::: PÁGINA

Foi necessário que o instituto se moldasse com o passar do tempo até se encontrar na forma como está disposto atualmente, visto o Código de Processo Penal brasileiro ter sido criado em 1941, portanto, inspirado fortemente em ideais totalitários, e, portanto, muitas de suas disposições não se compatibilizarem com a Constituição de 1988, pautada sob o princípio maior da dignidade da pessoa humana.
Com a reforma da lei 12.403/2011, passou o art. 319 do CPP a estabelecer medidas cautelares diversas da prisão, reforçando mais uma vez o seu caráter de excepcionalidade, e mais recentemente, com a lei n. 13.964/2019, que alterou, dentre outros, o art. 311 do CPP, no sentido de não mais possibilitar a decretação da prisão preventiva de ofício, outro importante passo se considerarmos um processo penal humanitário.
Ocorre que houve uma banalização na aplicação da prisão preventiva no Brasil, e para que isso não ocorra, a lei disciplina a necessidade da demonstração da necessidade e adequação da medida, sendo a mesma ilegal se não forem observados tais requisitos (RANGEL, 2014). É importante para que se evite arbitrariedades na sua aplicação, pois, como já afirmado, trata-se de prisão cautelar e não de prisão penal.
4.1 FUNDAMENTOS DA PRISÃO PREVENTIVA
Segundo disposição do art. 312 do Código de Processo Penal, a prisão preventiva poderá ser decretada visando a garantia da ordem pública, da ordem econômica, por conveniência da instrução criminal ou ainda para assegurar a aplicação da lei penal, quando houver prova da existência do crime e indício suficiente de autoria e de perigo gerado pelo estado de liberdade do imputado.
Sua decretação se condiciona com a presença do fumus comissi delicti, baseado na prova de existência do crime e indício suficiente de autoria. É portanto indispensável, nesse sentido, de acordo com as palavras de Lima (2019, p. 989) que “o juiz verifique que a conduta supostamente praticada pelo agente é típica, ilícita e culpável, apontando as provas em que se apoia sua convicção”. Também do periculum libertatis, quando o estado de liberdade do imputado gera fundado receio no que se refere ao normal desenvolvimento do processo.
Quanto à garantia da ordem pública, há aqui um conceito demasiadamente vago e impreciso sobre o que seria de fato no caso concreto. Em sua crítica à imprecisão do conceito, Lopes Júnior (2018, p. 637) afirma que “é recorrente a definição de risco para a ordem pública como sinônimo de ‘clamor público’, de crime que gera um abalo social, uma comoção na comunidade, que perturba a sua ‘tranquilidade’”.
Quanto ao requisito, Lima (2019, p. 992) sustenta que “com base na garantia da ordem pública, faz-se um juízo de periculosidade (e não de culpabilidade), que, em caso positivo, demonstra a necessidade de sua retirada cautelar do convívio social”. Seria, portanto, o receio de que o agente viesse a reiterar sua conduta.

::::::
::: AMOSTRA DE DADOS

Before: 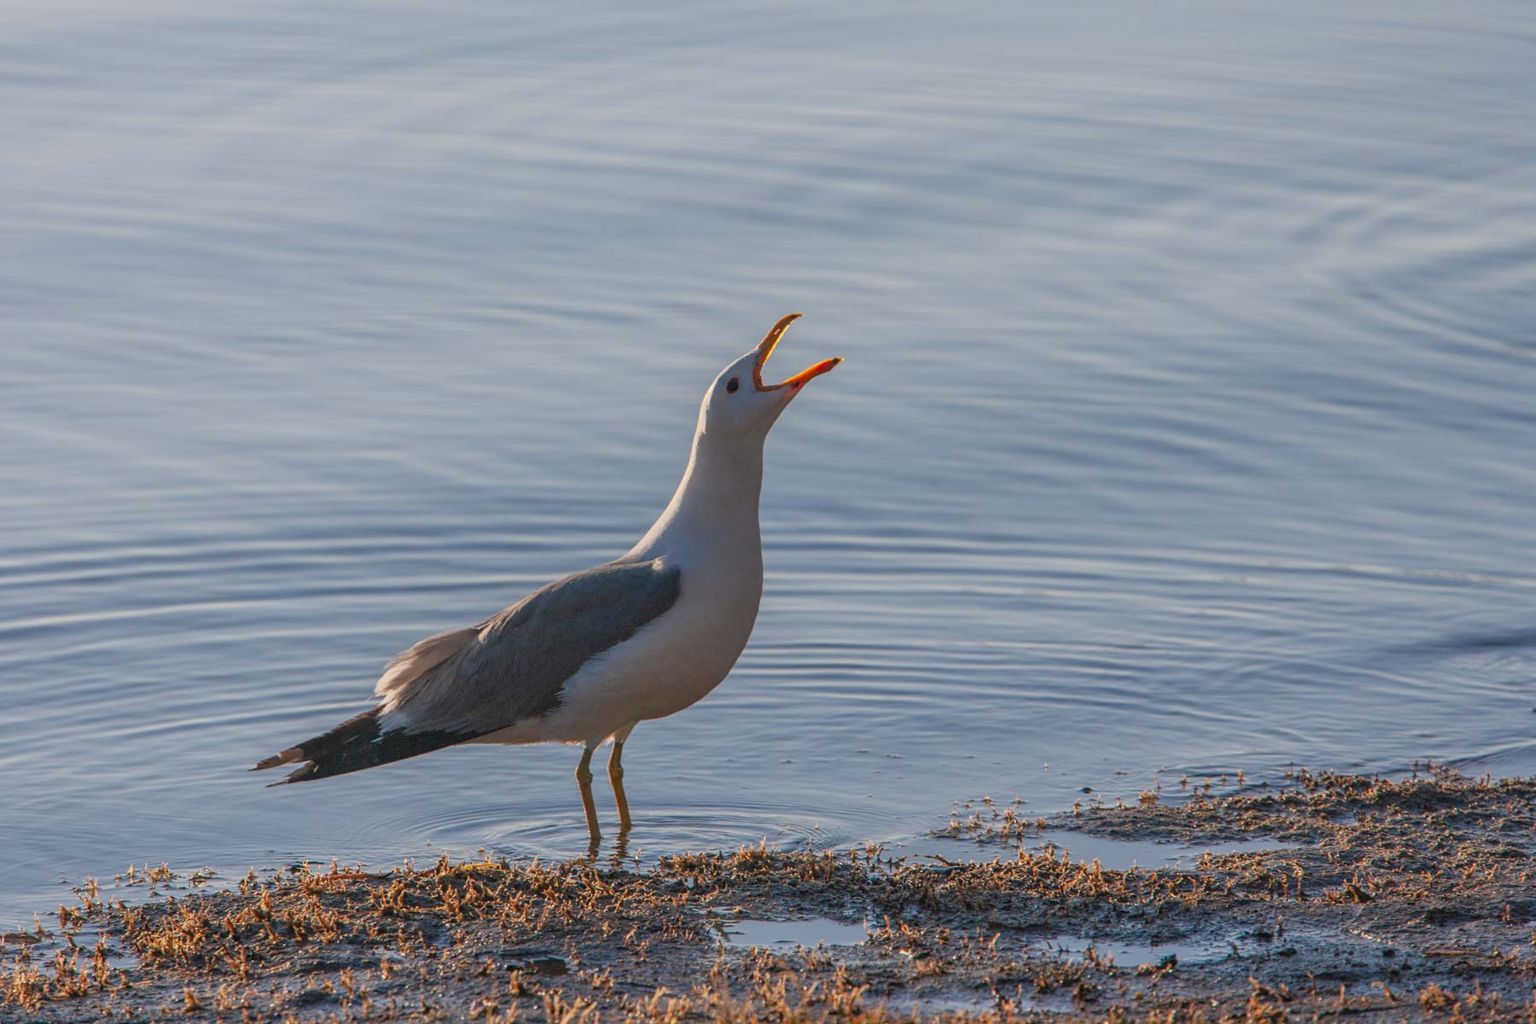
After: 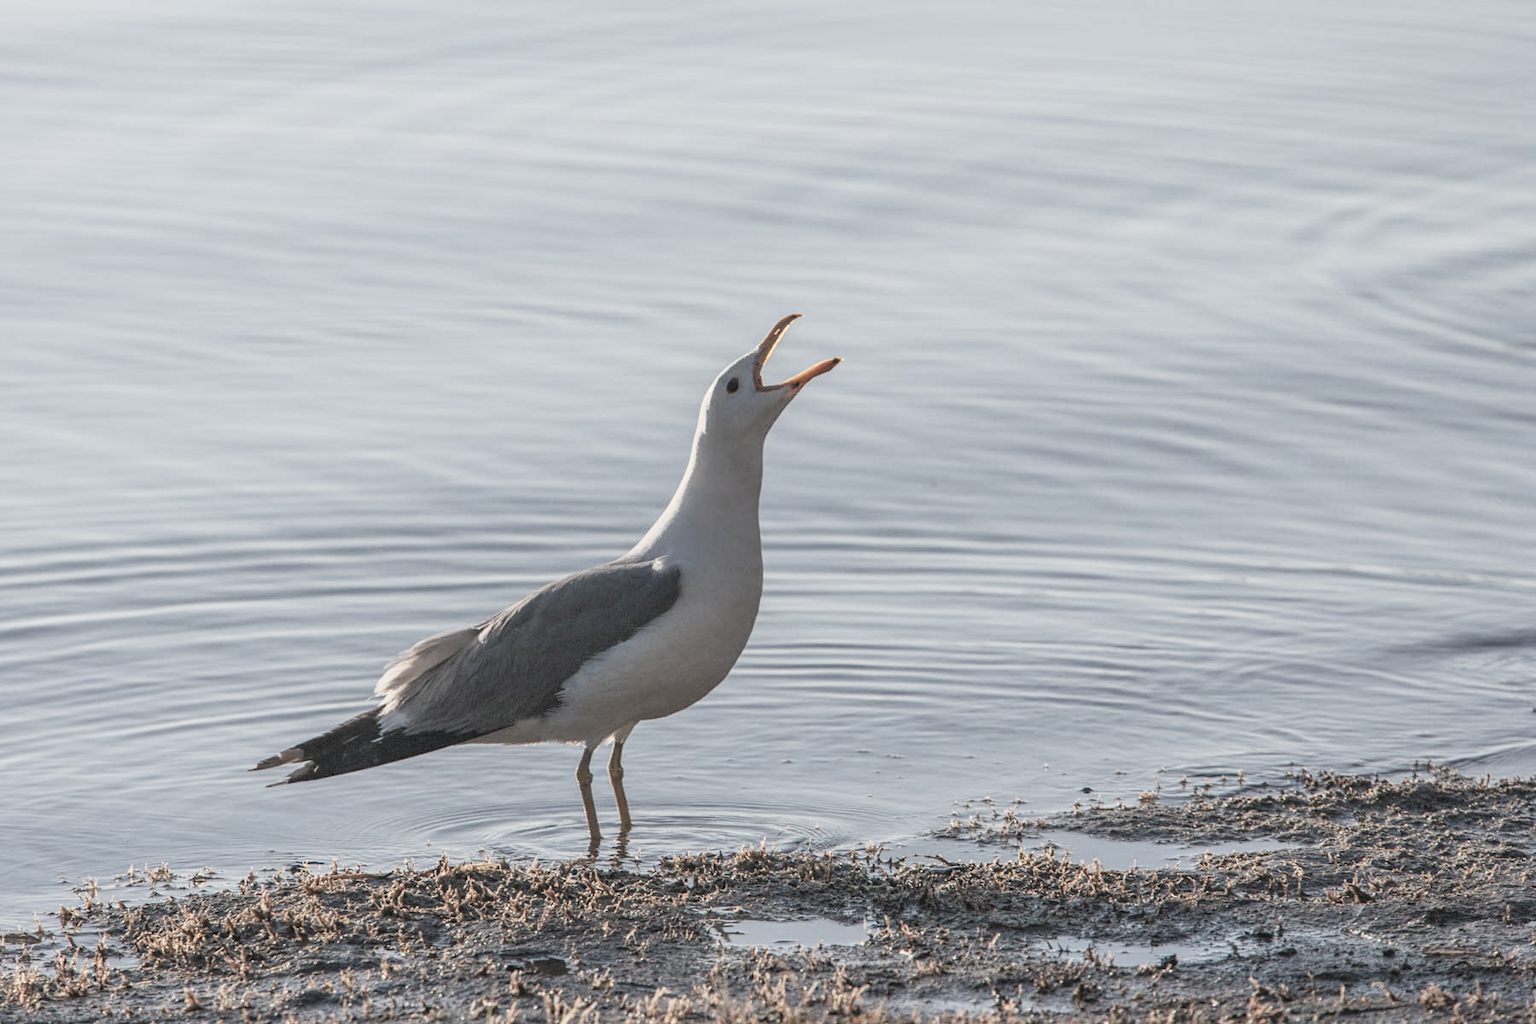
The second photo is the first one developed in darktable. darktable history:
contrast brightness saturation: contrast 0.24, brightness 0.26, saturation 0.39
white balance: red 0.978, blue 0.999
color correction: saturation 0.3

::::::

**O QUE FAZER**
A: Extraia do texto sobre a prisão preventiva o trecho entre "Quanto à garantia" e "reiterar sua conduta.", inclusive.
B: Responda com base no texto sobre a prisão preventiva:
(i) Em que ano foi criado o Código de Processo Penal brasileiro?
(ii) Qual lei fez o art. 319 do CPP passar a estabelecer medidas cautelares diversas da prisão?
(iii) Segundo Lima (2019, p. 992), a garantia da ordem pública envolve um juízo de quê?
C: Por favor, reescreva em forma de lista o parágrafo do texto sobre a prisão preventiva que começa com "Segundo disposição do art. 312", mantendo seus fatos principais.
Os registros não têm relação com o texto sobre a prisão preventiva.

**SOLUÇÕES**
A:
Quanto à garantia da ordem pública, há aqui um conceito demasiadamente vago e impreciso sobre o que seria de fato no caso concreto. Em sua crítica à imprecisão do conceito, Lopes Júnior (2018, p. 637) afirma que “é recorrente a definição de risco para a ordem pública como sinônimo de ‘clamor público’, de crime que gera um abalo social, uma comoção na comunidade, que perturba a sua ‘tranquilidade’”.
Quanto ao requisito, Lima (2019, p. 992) sustenta que “com base na garantia da ordem pública, faz-se um juízo de periculosidade (e não de culpabilidade), que, em caso positivo, demonstra a necessidade de sua retirada cautelar do convívio social”. Seria, portanto, o receio de que o agente viesse a reiterar sua conduta.

B:
(i) Em 1941.
(ii) A lei 12.403/2011.
(iii) Um juízo de periculosidade, e não de culpabilidade.

C:
- Base legal: art. 312 do Código de Processo Penal.
- Finalidades da prisão preventiva:
  - garantia da ordem pública;
  - garantia da ordem econômica;
  - conveniência da instrução criminal;
  - assegurar a aplicação da lei penal.
- Condições para a decretação:
  - prova da existência do crime;
  - indício suficiente de autoria;
  - perigo gerado pelo estado de liberdade do imputado.